We believe that there are three main reasons for diluting pCBC-DT1T2 and DT1-F0/DT2-R0: firstly, the design of the internal primers (DT1-F0/DT2-R0) is complementary to the pCBC-DT1T2 sequence. If they are added at high concentrations (such as 10 μ M), it is very easy for primer dimers to form between them, or for them to bind incorrectly with other similar sequences on the template, resulting in the production of a large number of non target bands, consuming dNTPs and enzymes in the reaction system, thereby seriously reducing the yield of target intermediate segments. After diluting it 20 times, the effective concentration decreased, greatly reducing the probability of this side reaction, making the first round of PCR cleaner and more efficient. Secondly, it is to reserve the dominance of external primers for the second round of PCR. The design of this reaction system is a variant of Nested PCR. After the first round of PCR is completed, purification will not be carried out, but a small amount of product will be directly taken as a template for the second round of PCR. If the concentration of internal primers is high, they will continue to compete with external primers for binding to the template (i.e. the product of the first round) in the second round of PCR. By diluting the internal primers, at the beginning of the second round of PCR cycle, the concentration of internal primers in the system has been depleted or become extremely low, while the newly added external primers (DT1 BsF/DT2 BsR) occupy an absolute advantage with their high concentration, thus efficiently and specifically amplifying the final full-length product. Thirdly, the internal primers only need to be sufficient to complete the synthesis of the first round of PCR, without excess. Diluting usage is an economical approach.

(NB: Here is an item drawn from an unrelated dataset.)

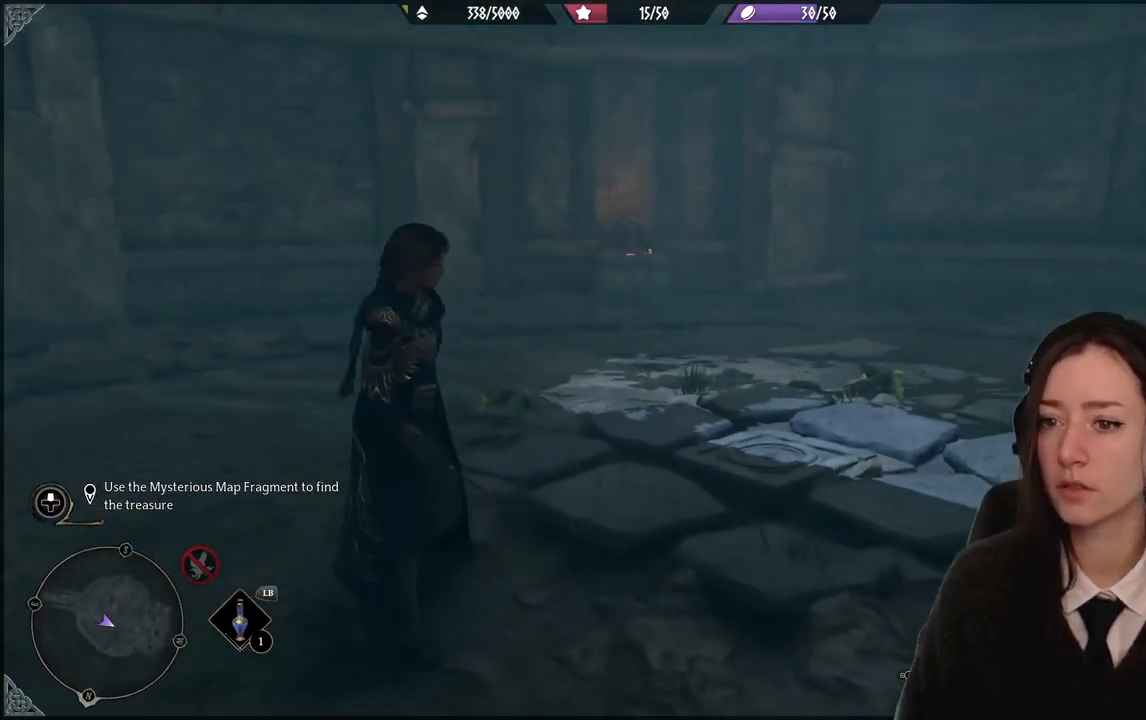
Gameplay with a controller (Xbox layout); each line is a JSON object with the inputs held at the frame after it. "events" lists button and stick changes between this image and that frame as [ms after this image, input, new state], when the widget could be followed in between. Not read: DPAD_DOWN L3 R3.
{"buttons": [], "left_stick": "center", "right_stick": "left", "events": []}
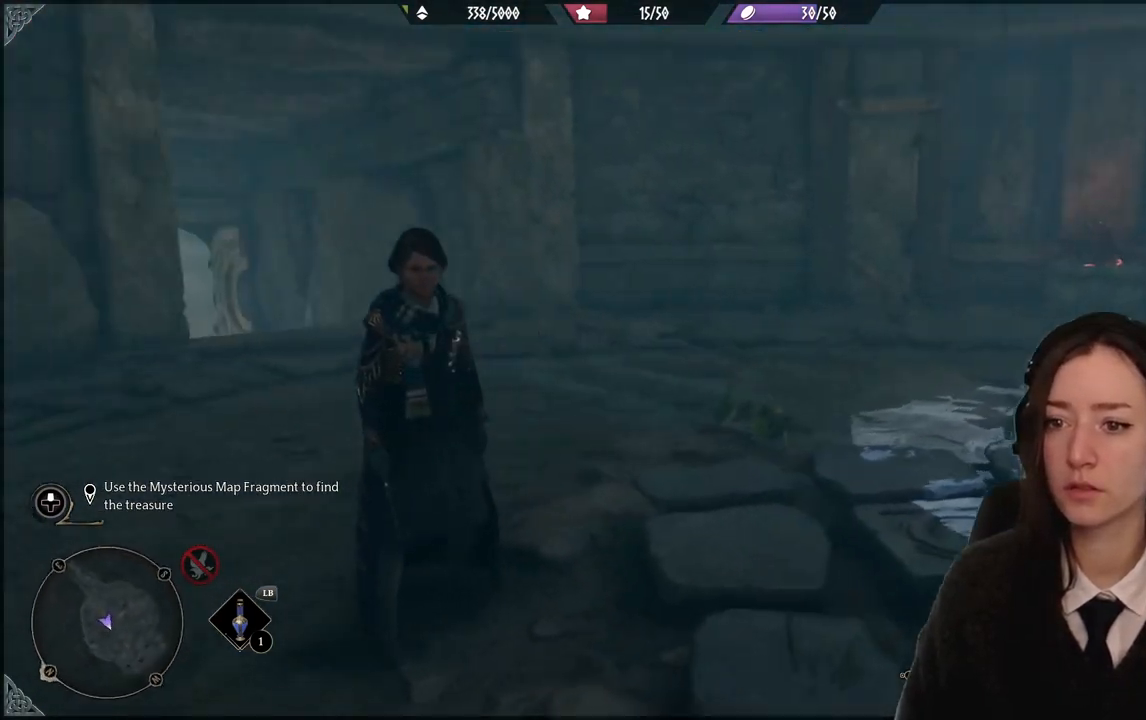
{"buttons": [], "left_stick": "up-right", "right_stick": "left", "events": [[167, "right_stick", "center"], [367, "left_stick", "up-right"], [434, "right_stick", "left"]]}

This is a plant expression vector containing the HY5 coding sequence (CDS) derived from Nicotiana benthamiana, driven by a strong promoter. This component is a powerful tool for studying plant light signal networks, which can be used to activate a range of downstream light responsive genes, not limited to wax synthesis, but also for studying growth and development processes regulated by light.
This is a high-throughput reporting system that includes the natural promoter of the tobacco CER1 gene, which drives the expression of the luciferase reporter gene. This component can be used for rapid screening of other transcription factors or signaling molecules that can regulate CER1 expression, and can also be used for real-time monitoring of the dynamic response of plant wax synthesis pathways under different environmental stresses, such as drought and strong light.
We did not simply overexpress CER1 using strong promoters (such as 35S), but instead chose to modify and enhance its upstream natural light controlled switch (HY5 system). This strategy has two major advantages.
- To avoid excessive metabolic burden, synchronize wax synthesis with plant photosynthetic capacity (light conditions), and reduce unnecessary energy waste.
- Maintaining internal homeostasis preserves the plant's own feedback regulation of pathways, making metabolic flow changes more in line with physiological rhythms.
We provide a classic example of functional gene research process for the field of synthetic biology: from CRISPR gene editing to validate functionality, to reporting system analysis of regulatory mechanisms, and then to rational design based on this mechanism. This method can be widely applied to the mining and transformation of other economic traits.